First, because the data is captured in its original form, no decisions are made about data standardization or transformation when a data set is acquired and initially stored. Instead, the data consumer imposes those decisions when the data is read. In fact, one benefit of this deferral is that different data consumers can apply different standardization and transformation rules based on their own requirements, which does loosen some of the constraints often imposed when one set of data standardizations and transformations are applied in the conventional schema-on-write approach.
There are a few potential drawbacks of this deferral of standardization and transformations:
- First, a naïve application that accesses the same data set multiple times may apply the same set of standardization and transformation each time data is accessed. You have to hope that the application developers will be aware of this and make sure that this is only done once.
- Second, it is possible that there are different data consumers thinking that their uses are distinct, yet all might apply the same standardizations and transformations to the data for each application use. In this case, there is bound to be some duplication of computation.

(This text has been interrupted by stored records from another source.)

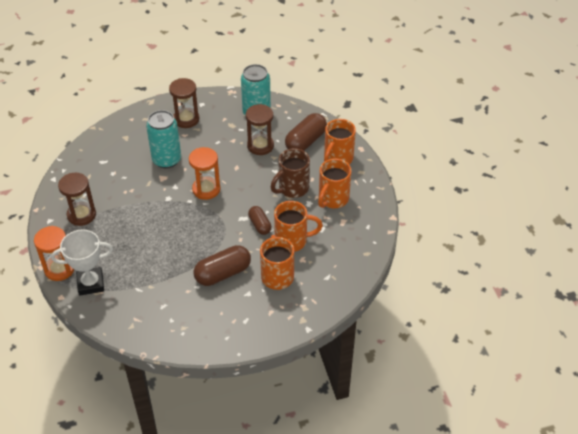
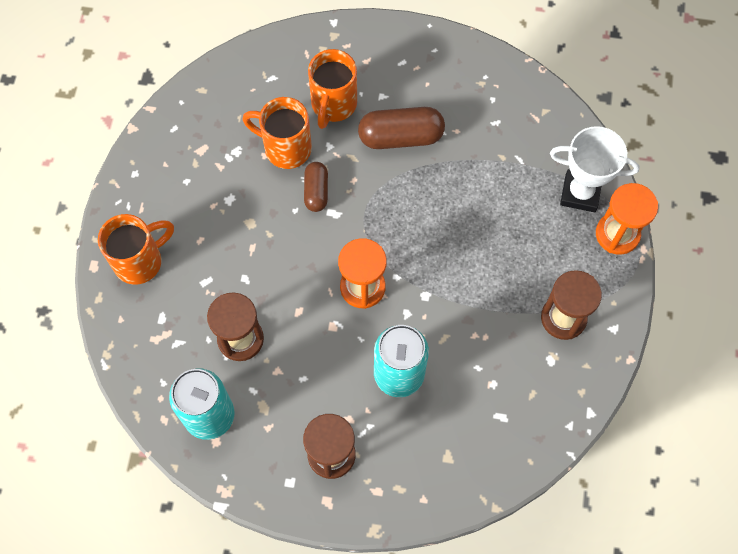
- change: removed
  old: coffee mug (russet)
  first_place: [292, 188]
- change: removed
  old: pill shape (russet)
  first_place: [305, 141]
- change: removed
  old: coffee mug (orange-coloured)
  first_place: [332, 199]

- Third, when the transformations are not the same, different consuming applications will think that their uses are consistent when in fact the variant transformations will create incoherence among different reports and analytical applications
The benefits and the drawbacks must be balanced in relation to the expected value provided by the data lake. The ability to provide a high capacity yet low-cost platform for generalized storage is very appealing, but the details of making that data accessible and usable should not be ignored. Big data integration via the data lake holds a lot of promise. As adoption grows, we must be aware of the ways to optimize the application of standardizations and transformations so as to not duplicate work, introduce incoherence and maintain a consistent view for all derivate downstream analysis.